■ JOB ■
Beginning with the top line of the listing below, give again every line up to and including the line with "பதிவுசெய்யப்பட்ட"; pictures do not belong in the copy.

■ DATASET ENTRIES ■

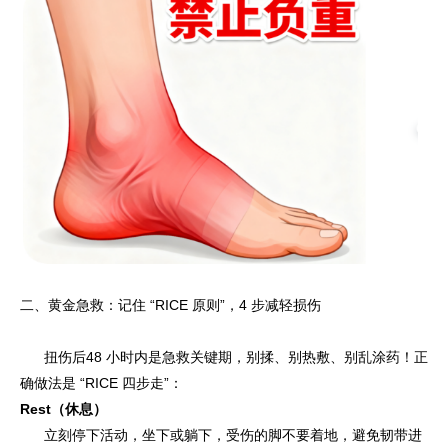
二、黄金急救：记住 “RICE 原则”，4 步减轻损伤
扭伤后48 小时内是急救关键期，别揉、别热敷、别乱涂药！正
确做法是 “RICE 四步走”：
Rest（休息）
立刻停下活动，坐下或躺下，受伤的脚不要着地，避免韧带进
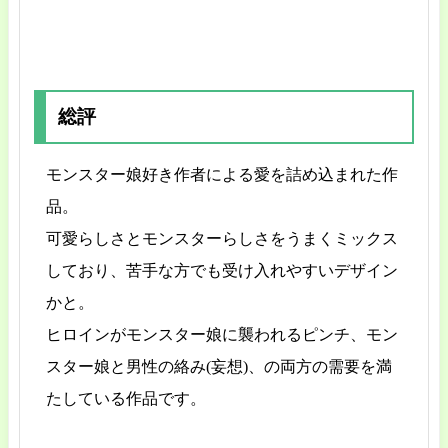
総評
モンスター娘好き作者による愛を詰め込まれた作
品。
可愛らしさとモンスターらしさをうまくミックス
しており、苦手な方でも受け入れやすいデザイン
かと。
ヒロインがモンスター娘に襲われるピンチ、モン
スター娘と男性の絡み(妄想)、の両方の需要を満
たしている作品です。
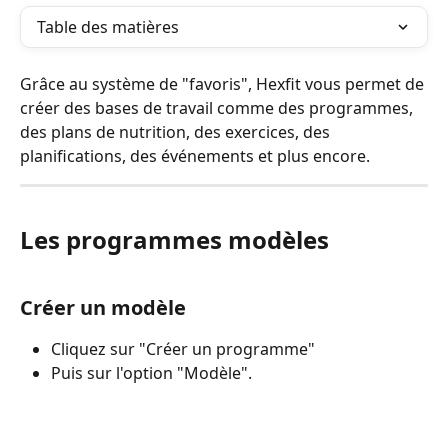
Table des matières
Grâce au système de "favoris", Hexfit vous permet de 
créer des bases de travail comme des programmes, 
des plans de nutrition, des exercices, des 
planifications, des événements et plus encore.
Les programmes modèles
Créer un modèle
Cliquez sur "Créer un programme"
Puis sur l'option "Modèle".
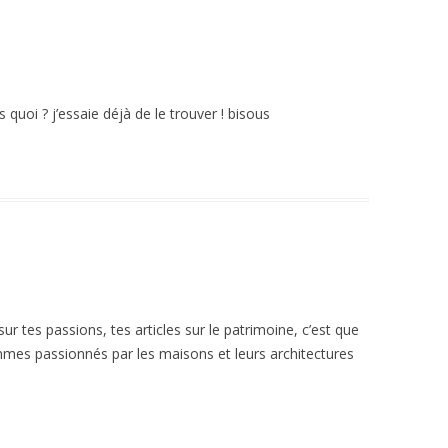
uoi ? j’essaie déjà de le trouver ! bisous
sur tes passions, tes articles sur le patrimoine, c’est que
mes passionnés par les maisons et leurs architectures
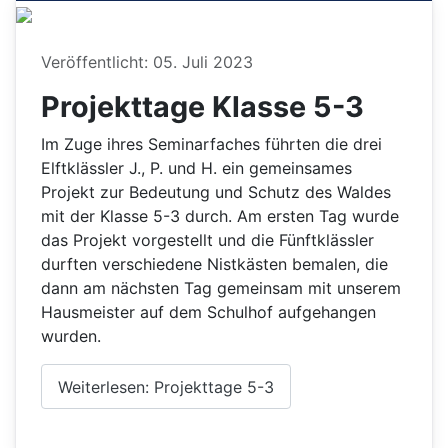
Details
Veröffentlicht: 05. Juli 2023
Projekttage Klasse 5-3
Im Zuge ihres Seminarfaches führten die drei
Elftklässler J., P. und H. ein gemeinsames
Projekt zur Bedeutung und Schutz des Waldes
mit der Klasse 5-3 durch. Am ersten Tag wurde
das Projekt vorgestellt und die Fünftklässler
durften verschiedene Nistkästen bemalen, die
dann am nächsten Tag gemeinsam mit unserem
Hausmeister auf dem Schulhof aufgehangen
wurden.
Weiterlesen: Projekttage 5-3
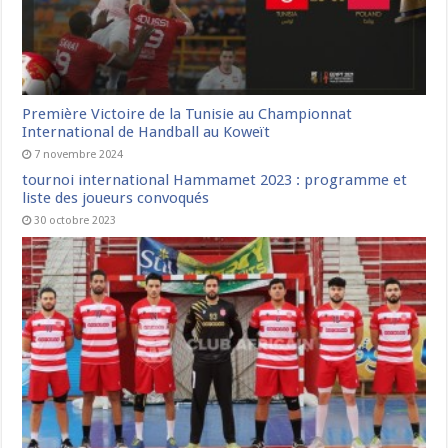
Première Victoire de la Tunisie au Championnat
International de Handball au Koweït
7 novembre 2024
tournoi international Hammamet 2023 : programme et
liste des joueurs convoqués
30 octobre 2023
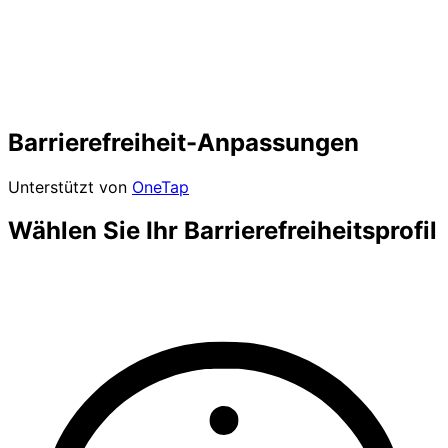
Barrierefreiheit-Anpassungen
Unterstützt von
OneTap
Wählen Sie Ihr Barrierefreiheitsprofil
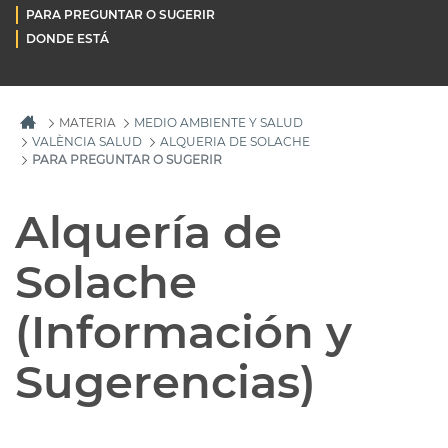
PARA PREGUNTAR O SUGERIR
DONDE ESTÁ
MATERIA
MEDIO AMBIENTE Y SALUD
VALÈNCIA SALUD
ALQUERIA DE SOLACHE
PARA PREGUNTAR O SUGERIR
Alquería de
Solache
(Información y
Sugerencias)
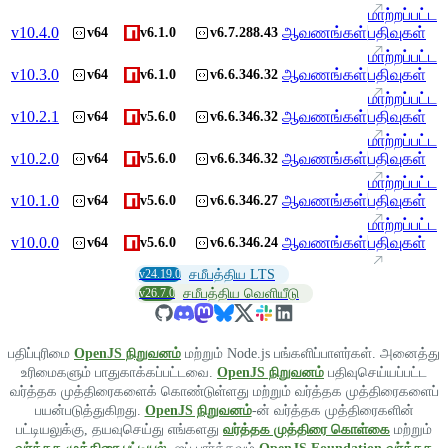
மாற்றப்பட்ட
v
10.4.0
ஆவணங்கள்
பதிவுகள்
v64
v6.1.0
v6.7.288.43
மாற்றப்பட்ட
v
10.3.0
ஆவணங்கள்
பதிவுகள்
v64
v6.1.0
v6.6.346.32
மாற்றப்பட்ட
v
10.2.1
ஆவணங்கள்
பதிவுகள்
v64
v5.6.0
v6.6.346.32
மாற்றப்பட்ட
v
10.2.0
ஆவணங்கள்
பதிவுகள்
v64
v5.6.0
v6.6.346.32
மாற்றப்பட்ட
v
10.1.0
ஆவணங்கள்
பதிவுகள்
v64
v5.6.0
v6.6.346.27
மாற்றப்பட்ட
v
10.0.0
ஆவணங்கள்
பதிவுகள்
v64
v5.6.0
v6.6.346.24
v24.19.0
சமீபத்திய LTS
v26.7.0
சமீபத்திய வெளியீடு
பதிப்புரிமை
OpenJS நிறுவனம்
மற்றும் Node.js பங்களிப்பாளர்கள். அனைத்து
உரிமைகளும் பாதுகாக்கப்பட்டவை.
OpenJS நிறுவனம்
பதிவுசெய்யப்பட்ட
வர்த்தக முத்திரைகளைக் கொண்டுள்ளது மற்றும் வர்த்தக முத்திரைகளைப்
பயன்படுத்துகிறது.
OpenJS நிறுவனம்
-ன் வர்த்தக முத்திரைகளின்
பட்டியலுக்கு, தயவுசெய்து எங்களது
வர்த்தக முத்திரை கொள்கை
மற்றும்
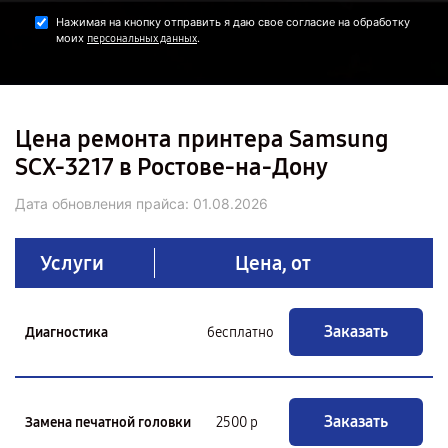
Нажимая на кнопку отправить я даю свое согласие на обработку
моих
.
персональных данных
Цена ремонта принтера Samsung
SCX-3217 в Ростове-на-Дону
Дата обновления прайса:
01.08.2026
Услуги
Цена, от
Заказать
Диагностика
бесплатно
Заказать
Замена печатной головки
2500 р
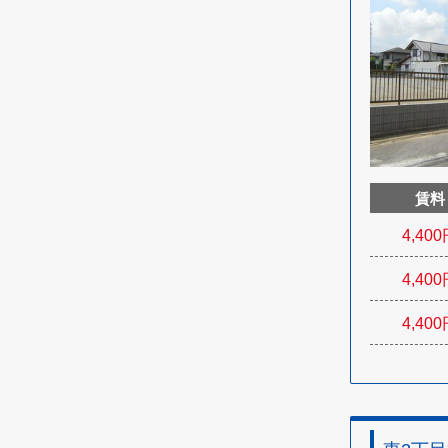
賃料
4,400
4,400
4,400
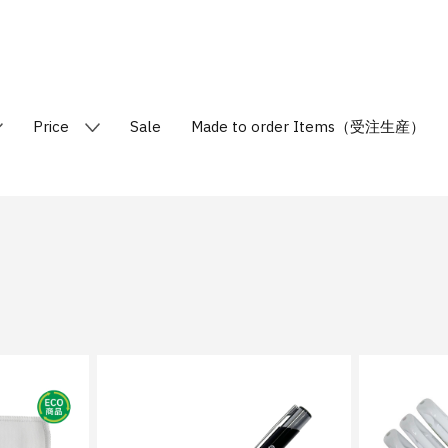
Price
Sale
Made to order Items（受注生産）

■ REPLY ■
二、黄金急救：记住 “RICE 原则”，4 步减轻损伤
扭伤后48 小时内是急救关键期，别揉、别热敷、别乱涂药！正
确做法是 “RICE 四步走”：
Rest（休息）
立刻停下活动，坐下或躺下，受伤的脚不要着地，避免韧带进
総評
モンスター娘好き作者による愛を詰め込まれた作
品。
可愛らしさとモンスターらしさをうまくミックス
しており、苦手な方でも受け入れやすいデザイン
かと。
ヒロインがモンスター娘に襲われるピンチ、モン
スター娘と男性の絡み(妄想)、の両方の需要を満
たしている作品です。
Table des matières
Grâce au système de "favoris", Hexfit vous permet de 
créer des bases de travail comme des programmes, 
des plans de nutrition, des exercices, des 
planifications, des événements et plus encore.
Les programmes modèles
Créer un modèle
Cliquez sur "Créer un programme"
Puis sur l'option "Modèle".
uoi ? j’essaie déjà de le trouver ! bisous
sur tes passions, tes articles sur le patrimoine, c’est que
mes passionnés par les maisons et leurs architectures
Details
Veröffentlicht: 05. Juli 2023
Projekttage Klasse 5-3
Im Zuge ihres Seminarfaches führten die drei
Elftklässler J., P. und H. ein gemeinsames
Projekt zur Bedeutung und Schutz des Waldes
mit der Klasse 5-3 durch. Am ersten Tag wurde
das Projekt vorgestellt und die Fünftklässler
durften verschiedene Nistkästen bemalen, die
dann am nächsten Tag gemeinsam mit unserem
Hausmeister auf dem Schulhof aufgehangen
wurden.
Weiterlesen: Projekttage 5-3
Première Victoire de la Tunisie au Championnat
International de Handball au Koweït
7 novembre 2024
tournoi international Hammamet 2023 : programme et
liste des joueurs convoqués
30 octobre 2023
Barrierefreiheit-Anpassungen
Unterstützt von
OneTap
Wählen Sie Ihr Barrierefreiheitsprofil
PARA PREGUNTAR O SUGERIR
DONDE ESTÁ
MATERIA
MEDIO AMBIENTE Y SALUD
VALÈNCIA SALUD
ALQUERIA DE SOLACHE
PARA PREGUNTAR O SUGERIR
Alquería de
Solache
(Información y
Sugerencias)
மாற்றப்பட்ட
v
10.4.0
ஆவணங்கள்
பதிவுகள்
v64
v6.1.0
v6.7.288.43
மாற்றப்பட்ட
v
10.3.0
ஆவணங்கள்
பதிவுகள்
v64
v6.1.0
v6.6.346.32
மாற்றப்பட்ட
v
10.2.1
ஆவணங்கள்
பதிவுகள்
v64
v5.6.0
v6.6.346.32
மாற்றப்பட்ட
v
10.2.0
ஆவணங்கள்
பதிவுகள்
v64
v5.6.0
v6.6.346.32
மாற்றப்பட்ட
v
10.1.0
ஆவணங்கள்
பதிவுகள்
v64
v5.6.0
v6.6.346.27
மாற்றப்பட்ட
v
10.0.0
ஆவணங்கள்
பதிவுகள்
v64
v5.6.0
v6.6.346.24
v24.19.0
சமீபத்திய LTS
v26.7.0
சமீபத்திய வெளியீடு
பதிப்புரிமை
OpenJS நிறுவனம்
மற்றும் Node.js பங்களிப்பாளர்கள். அனைத்து
உரிமைகளும் பாதுகாக்கப்பட்டவை.
OpenJS நிறுவனம்
பதிவுசெய்யப்பட்ட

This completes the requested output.